_Action item_. Only the lines of the data below from the one with "mányi Központ Regionális Kutatások Intézete" through the one with "de serviços fora das dependências do" are wanted. Repeat them exactly.

===== Data

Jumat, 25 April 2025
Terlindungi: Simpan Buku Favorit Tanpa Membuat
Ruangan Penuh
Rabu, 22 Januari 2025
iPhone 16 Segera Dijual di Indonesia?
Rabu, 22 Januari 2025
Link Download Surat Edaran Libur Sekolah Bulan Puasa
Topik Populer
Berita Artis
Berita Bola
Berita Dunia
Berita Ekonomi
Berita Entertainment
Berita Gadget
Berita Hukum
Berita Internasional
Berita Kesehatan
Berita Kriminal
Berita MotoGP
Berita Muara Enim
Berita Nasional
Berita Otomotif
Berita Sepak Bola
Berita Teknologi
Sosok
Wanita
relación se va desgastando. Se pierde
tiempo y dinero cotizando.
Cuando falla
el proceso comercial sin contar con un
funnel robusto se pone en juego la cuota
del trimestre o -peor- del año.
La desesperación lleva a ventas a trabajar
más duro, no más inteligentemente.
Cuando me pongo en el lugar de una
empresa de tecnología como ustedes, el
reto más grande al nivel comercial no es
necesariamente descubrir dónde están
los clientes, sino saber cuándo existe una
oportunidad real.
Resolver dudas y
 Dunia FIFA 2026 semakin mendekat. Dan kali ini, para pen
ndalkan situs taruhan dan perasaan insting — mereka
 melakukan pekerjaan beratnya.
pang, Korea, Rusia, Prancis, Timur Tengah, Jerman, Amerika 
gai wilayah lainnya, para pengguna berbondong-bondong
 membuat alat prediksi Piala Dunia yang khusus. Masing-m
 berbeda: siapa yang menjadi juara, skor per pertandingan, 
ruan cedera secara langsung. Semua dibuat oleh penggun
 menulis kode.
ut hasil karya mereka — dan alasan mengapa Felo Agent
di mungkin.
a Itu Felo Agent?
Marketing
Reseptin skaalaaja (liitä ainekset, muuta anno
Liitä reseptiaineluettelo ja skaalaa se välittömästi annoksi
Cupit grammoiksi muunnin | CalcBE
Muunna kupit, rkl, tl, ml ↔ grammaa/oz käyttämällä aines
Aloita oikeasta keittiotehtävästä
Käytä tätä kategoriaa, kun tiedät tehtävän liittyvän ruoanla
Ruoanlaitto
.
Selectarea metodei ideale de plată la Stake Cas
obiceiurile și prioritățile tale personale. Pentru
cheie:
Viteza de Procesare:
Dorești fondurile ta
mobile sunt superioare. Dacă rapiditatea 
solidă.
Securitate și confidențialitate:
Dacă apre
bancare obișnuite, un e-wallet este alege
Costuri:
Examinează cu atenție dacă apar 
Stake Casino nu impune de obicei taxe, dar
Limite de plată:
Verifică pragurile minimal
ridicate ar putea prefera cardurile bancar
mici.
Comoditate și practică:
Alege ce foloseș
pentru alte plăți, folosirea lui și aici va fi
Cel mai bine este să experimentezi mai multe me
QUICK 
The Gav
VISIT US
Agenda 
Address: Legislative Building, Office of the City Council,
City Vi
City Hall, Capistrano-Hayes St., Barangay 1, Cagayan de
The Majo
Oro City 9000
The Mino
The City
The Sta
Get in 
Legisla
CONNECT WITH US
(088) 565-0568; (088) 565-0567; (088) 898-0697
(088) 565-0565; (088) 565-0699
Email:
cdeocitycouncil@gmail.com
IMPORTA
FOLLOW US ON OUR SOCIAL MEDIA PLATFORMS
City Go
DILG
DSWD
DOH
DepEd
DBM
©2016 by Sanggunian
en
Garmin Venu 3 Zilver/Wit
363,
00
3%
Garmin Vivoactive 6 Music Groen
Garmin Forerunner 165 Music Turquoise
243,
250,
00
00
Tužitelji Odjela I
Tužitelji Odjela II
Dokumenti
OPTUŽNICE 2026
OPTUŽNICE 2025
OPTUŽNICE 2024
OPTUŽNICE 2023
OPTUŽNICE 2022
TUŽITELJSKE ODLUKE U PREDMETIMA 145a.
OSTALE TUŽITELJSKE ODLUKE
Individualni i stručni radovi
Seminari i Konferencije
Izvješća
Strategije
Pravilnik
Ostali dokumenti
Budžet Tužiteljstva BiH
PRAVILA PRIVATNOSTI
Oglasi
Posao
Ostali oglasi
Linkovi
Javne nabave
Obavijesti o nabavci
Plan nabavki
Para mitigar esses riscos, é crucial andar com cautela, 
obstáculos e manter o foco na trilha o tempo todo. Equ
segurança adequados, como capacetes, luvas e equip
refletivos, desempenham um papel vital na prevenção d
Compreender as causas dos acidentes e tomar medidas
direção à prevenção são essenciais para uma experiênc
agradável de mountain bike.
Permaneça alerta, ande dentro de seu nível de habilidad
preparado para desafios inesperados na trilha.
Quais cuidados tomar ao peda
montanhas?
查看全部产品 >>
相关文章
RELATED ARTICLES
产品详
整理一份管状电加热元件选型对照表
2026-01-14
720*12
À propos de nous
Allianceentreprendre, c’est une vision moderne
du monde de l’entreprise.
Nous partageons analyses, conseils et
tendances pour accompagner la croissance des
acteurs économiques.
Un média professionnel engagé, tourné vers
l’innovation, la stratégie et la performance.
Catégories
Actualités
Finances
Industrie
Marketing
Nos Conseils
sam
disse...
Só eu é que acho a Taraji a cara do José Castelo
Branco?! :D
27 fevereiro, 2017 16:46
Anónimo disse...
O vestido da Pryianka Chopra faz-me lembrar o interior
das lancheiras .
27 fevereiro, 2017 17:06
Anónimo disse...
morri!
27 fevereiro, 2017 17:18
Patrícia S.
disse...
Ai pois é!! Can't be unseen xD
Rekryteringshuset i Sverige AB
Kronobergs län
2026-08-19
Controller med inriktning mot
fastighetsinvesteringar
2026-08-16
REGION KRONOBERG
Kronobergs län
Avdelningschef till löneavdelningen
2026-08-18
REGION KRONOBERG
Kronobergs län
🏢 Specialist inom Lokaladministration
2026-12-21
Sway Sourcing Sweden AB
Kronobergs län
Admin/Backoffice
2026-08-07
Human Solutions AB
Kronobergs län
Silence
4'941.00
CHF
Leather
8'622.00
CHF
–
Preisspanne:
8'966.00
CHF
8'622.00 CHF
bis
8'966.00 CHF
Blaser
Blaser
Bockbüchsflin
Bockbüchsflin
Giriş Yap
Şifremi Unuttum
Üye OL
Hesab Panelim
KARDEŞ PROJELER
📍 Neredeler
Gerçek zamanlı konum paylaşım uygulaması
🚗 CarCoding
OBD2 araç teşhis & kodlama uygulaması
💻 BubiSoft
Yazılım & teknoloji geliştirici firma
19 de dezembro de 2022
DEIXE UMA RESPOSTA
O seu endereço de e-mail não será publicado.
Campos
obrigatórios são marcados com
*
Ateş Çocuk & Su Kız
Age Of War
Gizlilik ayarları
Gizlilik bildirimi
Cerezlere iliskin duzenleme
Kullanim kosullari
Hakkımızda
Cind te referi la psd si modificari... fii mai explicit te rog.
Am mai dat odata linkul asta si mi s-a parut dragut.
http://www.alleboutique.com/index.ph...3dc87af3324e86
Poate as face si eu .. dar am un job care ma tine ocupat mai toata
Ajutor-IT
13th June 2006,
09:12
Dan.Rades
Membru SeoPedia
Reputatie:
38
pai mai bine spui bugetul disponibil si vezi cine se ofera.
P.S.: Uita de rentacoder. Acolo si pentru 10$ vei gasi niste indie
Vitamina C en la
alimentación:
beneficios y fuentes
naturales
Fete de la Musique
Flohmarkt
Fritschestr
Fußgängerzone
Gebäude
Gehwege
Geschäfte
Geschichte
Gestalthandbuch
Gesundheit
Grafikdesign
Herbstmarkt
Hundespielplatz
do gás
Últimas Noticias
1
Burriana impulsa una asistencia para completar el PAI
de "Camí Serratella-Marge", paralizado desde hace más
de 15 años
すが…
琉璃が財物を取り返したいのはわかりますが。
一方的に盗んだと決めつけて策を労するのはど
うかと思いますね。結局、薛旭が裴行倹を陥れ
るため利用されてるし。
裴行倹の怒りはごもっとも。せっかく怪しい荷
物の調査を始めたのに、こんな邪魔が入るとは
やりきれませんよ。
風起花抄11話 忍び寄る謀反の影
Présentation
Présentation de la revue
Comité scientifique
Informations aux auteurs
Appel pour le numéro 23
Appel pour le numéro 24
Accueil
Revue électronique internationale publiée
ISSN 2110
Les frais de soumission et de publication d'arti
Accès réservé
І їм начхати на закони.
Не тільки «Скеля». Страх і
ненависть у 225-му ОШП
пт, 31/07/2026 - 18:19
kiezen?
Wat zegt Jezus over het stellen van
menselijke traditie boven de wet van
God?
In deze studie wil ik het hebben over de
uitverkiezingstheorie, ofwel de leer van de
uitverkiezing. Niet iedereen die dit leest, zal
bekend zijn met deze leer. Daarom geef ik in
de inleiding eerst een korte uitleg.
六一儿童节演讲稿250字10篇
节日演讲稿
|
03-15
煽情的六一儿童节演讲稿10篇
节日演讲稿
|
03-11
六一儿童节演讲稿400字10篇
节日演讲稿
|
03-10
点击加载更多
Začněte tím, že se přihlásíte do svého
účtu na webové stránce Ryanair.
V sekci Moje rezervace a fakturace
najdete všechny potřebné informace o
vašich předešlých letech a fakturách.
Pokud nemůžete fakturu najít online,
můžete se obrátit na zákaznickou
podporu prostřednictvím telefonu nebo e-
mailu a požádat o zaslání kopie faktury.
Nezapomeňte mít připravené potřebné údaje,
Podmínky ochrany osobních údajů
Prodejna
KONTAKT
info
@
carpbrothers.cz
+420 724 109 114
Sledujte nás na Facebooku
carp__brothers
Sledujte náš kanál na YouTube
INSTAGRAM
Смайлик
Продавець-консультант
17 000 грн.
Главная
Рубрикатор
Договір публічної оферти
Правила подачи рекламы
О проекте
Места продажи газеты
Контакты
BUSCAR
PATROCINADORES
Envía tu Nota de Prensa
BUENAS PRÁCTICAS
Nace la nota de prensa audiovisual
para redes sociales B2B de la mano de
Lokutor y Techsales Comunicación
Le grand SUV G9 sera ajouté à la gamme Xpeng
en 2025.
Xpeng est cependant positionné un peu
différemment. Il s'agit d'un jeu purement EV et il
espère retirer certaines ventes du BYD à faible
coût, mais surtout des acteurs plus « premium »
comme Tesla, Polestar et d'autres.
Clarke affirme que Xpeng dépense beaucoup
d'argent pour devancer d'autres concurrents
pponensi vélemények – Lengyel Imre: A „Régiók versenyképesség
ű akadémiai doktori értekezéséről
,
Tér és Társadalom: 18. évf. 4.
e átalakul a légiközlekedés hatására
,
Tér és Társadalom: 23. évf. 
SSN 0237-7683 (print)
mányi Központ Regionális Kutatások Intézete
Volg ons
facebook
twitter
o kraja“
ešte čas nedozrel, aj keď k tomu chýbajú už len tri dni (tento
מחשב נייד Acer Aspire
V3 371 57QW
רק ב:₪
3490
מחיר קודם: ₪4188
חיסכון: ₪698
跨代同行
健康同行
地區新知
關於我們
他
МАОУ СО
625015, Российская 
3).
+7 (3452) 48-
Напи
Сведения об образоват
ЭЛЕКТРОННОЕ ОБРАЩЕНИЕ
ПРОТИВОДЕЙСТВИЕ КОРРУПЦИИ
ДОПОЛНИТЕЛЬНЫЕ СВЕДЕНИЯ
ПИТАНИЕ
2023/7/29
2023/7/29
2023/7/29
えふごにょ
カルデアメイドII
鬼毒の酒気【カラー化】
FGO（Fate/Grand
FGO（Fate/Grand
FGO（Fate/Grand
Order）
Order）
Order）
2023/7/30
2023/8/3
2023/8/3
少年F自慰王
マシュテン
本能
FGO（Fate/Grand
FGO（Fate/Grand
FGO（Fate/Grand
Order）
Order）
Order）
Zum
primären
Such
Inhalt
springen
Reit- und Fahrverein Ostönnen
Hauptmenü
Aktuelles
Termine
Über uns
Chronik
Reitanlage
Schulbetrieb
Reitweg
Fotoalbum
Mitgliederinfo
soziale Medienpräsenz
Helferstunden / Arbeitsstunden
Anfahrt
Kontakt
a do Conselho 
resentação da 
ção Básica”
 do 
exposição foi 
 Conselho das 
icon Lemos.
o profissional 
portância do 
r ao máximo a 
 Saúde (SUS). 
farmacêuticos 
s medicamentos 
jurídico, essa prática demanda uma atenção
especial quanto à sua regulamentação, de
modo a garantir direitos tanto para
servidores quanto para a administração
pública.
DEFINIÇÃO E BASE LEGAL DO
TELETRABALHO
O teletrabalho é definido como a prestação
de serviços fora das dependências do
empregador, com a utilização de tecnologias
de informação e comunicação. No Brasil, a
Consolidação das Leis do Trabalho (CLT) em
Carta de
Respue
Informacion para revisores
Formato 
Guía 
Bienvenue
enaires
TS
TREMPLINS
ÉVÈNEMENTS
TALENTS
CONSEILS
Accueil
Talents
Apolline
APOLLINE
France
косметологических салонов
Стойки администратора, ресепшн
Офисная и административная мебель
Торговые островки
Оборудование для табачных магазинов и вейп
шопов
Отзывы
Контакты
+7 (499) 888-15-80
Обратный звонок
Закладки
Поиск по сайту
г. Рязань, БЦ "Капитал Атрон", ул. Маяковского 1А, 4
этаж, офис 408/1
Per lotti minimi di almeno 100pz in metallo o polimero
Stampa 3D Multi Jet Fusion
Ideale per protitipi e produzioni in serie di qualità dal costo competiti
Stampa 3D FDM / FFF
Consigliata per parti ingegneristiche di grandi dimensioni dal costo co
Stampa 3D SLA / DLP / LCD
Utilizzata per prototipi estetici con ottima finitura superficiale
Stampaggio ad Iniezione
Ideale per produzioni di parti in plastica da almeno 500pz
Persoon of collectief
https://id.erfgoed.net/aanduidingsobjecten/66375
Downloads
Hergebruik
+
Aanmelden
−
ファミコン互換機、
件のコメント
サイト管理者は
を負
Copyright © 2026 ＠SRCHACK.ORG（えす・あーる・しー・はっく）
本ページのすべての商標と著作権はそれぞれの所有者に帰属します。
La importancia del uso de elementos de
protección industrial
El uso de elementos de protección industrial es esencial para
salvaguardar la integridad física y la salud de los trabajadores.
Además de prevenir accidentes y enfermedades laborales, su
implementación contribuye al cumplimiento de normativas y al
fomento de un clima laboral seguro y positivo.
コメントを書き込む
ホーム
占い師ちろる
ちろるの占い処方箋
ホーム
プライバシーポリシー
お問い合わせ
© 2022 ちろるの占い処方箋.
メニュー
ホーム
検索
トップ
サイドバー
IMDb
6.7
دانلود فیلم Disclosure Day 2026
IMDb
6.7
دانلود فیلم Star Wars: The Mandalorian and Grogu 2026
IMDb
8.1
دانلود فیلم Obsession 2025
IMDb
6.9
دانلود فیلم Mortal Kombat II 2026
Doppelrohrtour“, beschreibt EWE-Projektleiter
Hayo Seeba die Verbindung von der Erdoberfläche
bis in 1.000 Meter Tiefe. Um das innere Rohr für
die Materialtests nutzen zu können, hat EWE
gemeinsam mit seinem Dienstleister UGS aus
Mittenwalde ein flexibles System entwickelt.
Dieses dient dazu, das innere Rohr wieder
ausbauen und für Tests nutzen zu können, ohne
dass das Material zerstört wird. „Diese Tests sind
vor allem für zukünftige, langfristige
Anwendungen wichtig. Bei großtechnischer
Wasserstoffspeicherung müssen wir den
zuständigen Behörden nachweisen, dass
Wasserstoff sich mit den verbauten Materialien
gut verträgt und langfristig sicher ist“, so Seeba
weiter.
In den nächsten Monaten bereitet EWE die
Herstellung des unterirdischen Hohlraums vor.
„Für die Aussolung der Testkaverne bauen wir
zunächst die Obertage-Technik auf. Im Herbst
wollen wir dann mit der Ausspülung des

==========

_Your response_.
mányi Központ Regionális Kutatások Intézete
Volg ons
facebook
twitter
o kraja“
ešte čas nedozrel, aj keď k tomu chýbajú už len tri dni (tento
מחשב נייד Acer Aspire
V3 371 57QW
רק ב:₪
3490
מחיר קודם: ₪4188
חיסכון: ₪698
跨代同行
健康同行
地區新知
關於我們
他
МАОУ СО
625015, Российская 
3).
+7 (3452) 48-
Напи
Сведения об образоват
ЭЛЕКТРОННОЕ ОБРАЩЕНИЕ
ПРОТИВОДЕЙСТВИЕ КОРРУПЦИИ
ДОПОЛНИТЕЛЬНЫЕ СВЕДЕНИЯ
ПИТАНИЕ
2023/7/29
2023/7/29
2023/7/29
えふごにょ
カルデアメイドII
鬼毒の酒気【カラー化】
FGO（Fate/Grand
FGO（Fate/Grand
FGO（Fate/Grand
Order）
Order）
Order）
2023/7/30
2023/8/3
2023/8/3
少年F自慰王
マシュテン
本能
FGO（Fate/Grand
FGO（Fate/Grand
FGO（Fate/Grand
Order）
Order）
Order）
Zum
primären
Such
Inhalt
springen
Reit- und Fahrverein Ostönnen
Hauptmenü
Aktuelles
Termine
Über uns
Chronik
Reitanlage
Schulbetrieb
Reitweg
Fotoalbum
Mitgliederinfo
soziale Medienpräsenz
Helferstunden / Arbeitsstunden
Anfahrt
Kontakt
a do Conselho 
resentação da 
ção Básica”
 do 
exposição foi 
 Conselho das 
icon Lemos.
o profissional 
portância do 
r ao máximo a 
 Saúde (SUS). 
farmacêuticos 
s medicamentos 
jurídico, essa prática demanda uma atenção
especial quanto à sua regulamentação, de
modo a garantir direitos tanto para
servidores quanto para a administração
pública.
DEFINIÇÃO E BASE LEGAL DO
TELETRABALHO
O teletrabalho é definido como a prestação
de serviços fora das dependências do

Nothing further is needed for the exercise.